On a global church scale, the Adventist Church recognized that we can no longer afford to catch the tail end of the trends out of fear, but must be the forerunners of the new wave of the technological revolution. As Daryl Gungadoo the Adventist Review Media Lab Director, states, even AI and innovative technology can be used for the church if harnessed correctly and being willing to engage in “the fourth industrial revolution [which] is characterized by the fusion of technologies that is blurring the lines between the physical, the digital and the biological sphere”. As a response to self-isolation, Chatbots are now used on church forums to maintain conversation and 24/7 availability for believers around the world with questions and prayer requests. Another result of the pandemic is that it has forced us to enter the final mission field many in the church have avoided as the devil's playground: the internet. 

Though not absent from the internet, the church often treated it as a peripheral ministry, using it mainly as a public archive for seminars, sermons, and sessions that took precedence in pre-pandemic life. After lockdown it became abundantly clear that our presence on social platforms would have to be reimagined. Now, the General Conference and local churches have YouTube, Instagram, Facebook, Twitter, even TikTok. World Conferences like Britain and Australia, as well as Adventist broadcasting networks, like AWR, Hope Channel, have launched podcasts that provide engaging content on accessible platforms like Spotify. Apps are being developed to connect to a deeper network of believers, the biblical video game Heroes, was created, and dozens of more programs and projects have been done to answer the call for adaptation. 

Digital evangelist Jasper Ivan Iturriaga, spoke at the beginning of the pandemic of his dream “that this will open doors for church to become a creative hub for young people to be trained and could use the talent to advance the cause through their talents and social media... I pray that their church becomes a place of refuge for people.” Almost two years later, his dream has come true. With the need to adopt new methods, the conversations on when and how to integrate young people into active ministry have been put into practice, allowing millennials and gen z to take a front row seat in navigating a new mission outreach to create a productive pocket of christianity in the ever growing movement of social media. Not only this, but thinking outside the box in church ministry has led to intergenerational and interorganizational communication that has brought us closer to unity. 

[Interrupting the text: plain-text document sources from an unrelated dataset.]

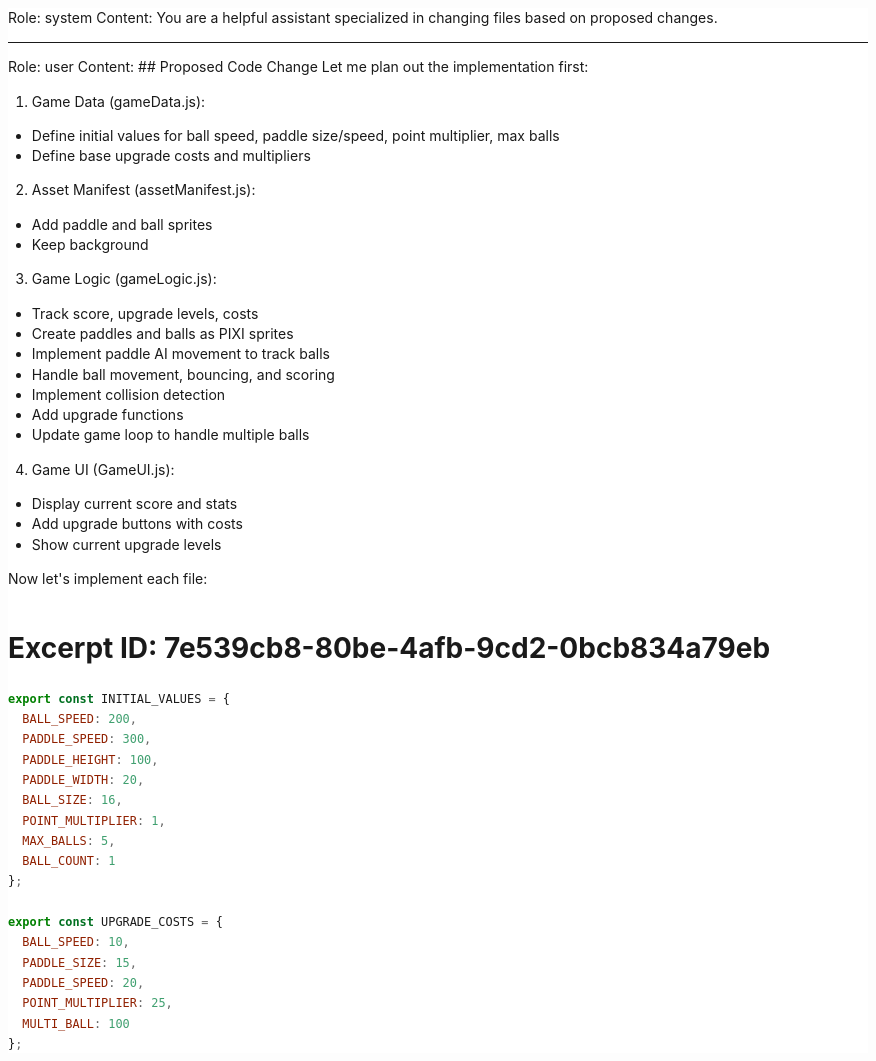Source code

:Role: system
Content: You are a helpful assistant specialized in changing files based on proposed changes.
__________________
Role: user
Content: ## Proposed Code Change
Let me plan out the implementation first:

1. Game Data (gameData.js):
- Define initial values for ball speed, paddle size/speed, point multiplier, max balls
- Define base upgrade costs and multipliers

2. Asset Manifest (assetManifest.js):
- Add paddle and ball sprites
- Keep background

3. Game Logic (gameLogic.js):
- Track score, upgrade levels, costs
- Create paddles and balls as PIXI sprites
- Implement paddle AI movement to track balls
- Handle ball movement, bouncing, and scoring
- Implement collision detection
- Add upgrade functions
- Update game loop to handle multiple balls

4. Game UI (GameUI.js):
- Display current score and stats
- Add upgrade buttons with costs
- Show current upgrade levels

Now let's implement each file:

# Excerpt ID: 7e539cb8-80be-4afb-9cd2-0bcb834a79eb
```js src/game/gameData.js
export const INITIAL_VALUES = {
  BALL_SPEED: 200,
  PADDLE_SPEED: 300,
  PADDLE_HEIGHT: 100,
  PADDLE_WIDTH: 20,
  BALL_SIZE: 16,
  POINT_MULTIPLIER: 1,
  MAX_BALLS: 5,
  BALL_COUNT: 1
};

export const UPGRADE_COSTS = {
  BALL_SPEED: 10,
  PADDLE_SIZE: 15,
  PADDLE_SPEED: 20,
  POINT_MULTIPLIER: 25,
  MULTI_BALL: 100
};
```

The pandemic broke the foundation of the church methods we all knew and depended on. It has also exposed what is truly important to believers. There are many churches that have resisted this change, preferring to wait out the pandemic in apathetic silence rather than surrender their traditions for the sake of the gospel. By rocking at the core of our church methods, pandemic has begun to sift through the church, beginning the divide of those who will cling to the Gospel or their comfort, revealing the beginning of the remnant church. Constant movement forces us to hold on to the only thing that matters, allowing the holy spirit to cut bone from marrow, divorcing us from any dependence on the method, rather than the message. Kaleb Eisele, founder of Humans of Adventism said it best: “Are you more tied to the mission or the method? Because if you're more tied to the mission the method will always change”. When reflecting on ANN InDepth’s conversations of pastors, visionaries, and experts on how the church can meet this global wake-up call, and the acts of faith in stepping outside our comfort zone into an engagement that has exceeded anything we could ask or imagine, it is safe to say the church has risen to the challenge.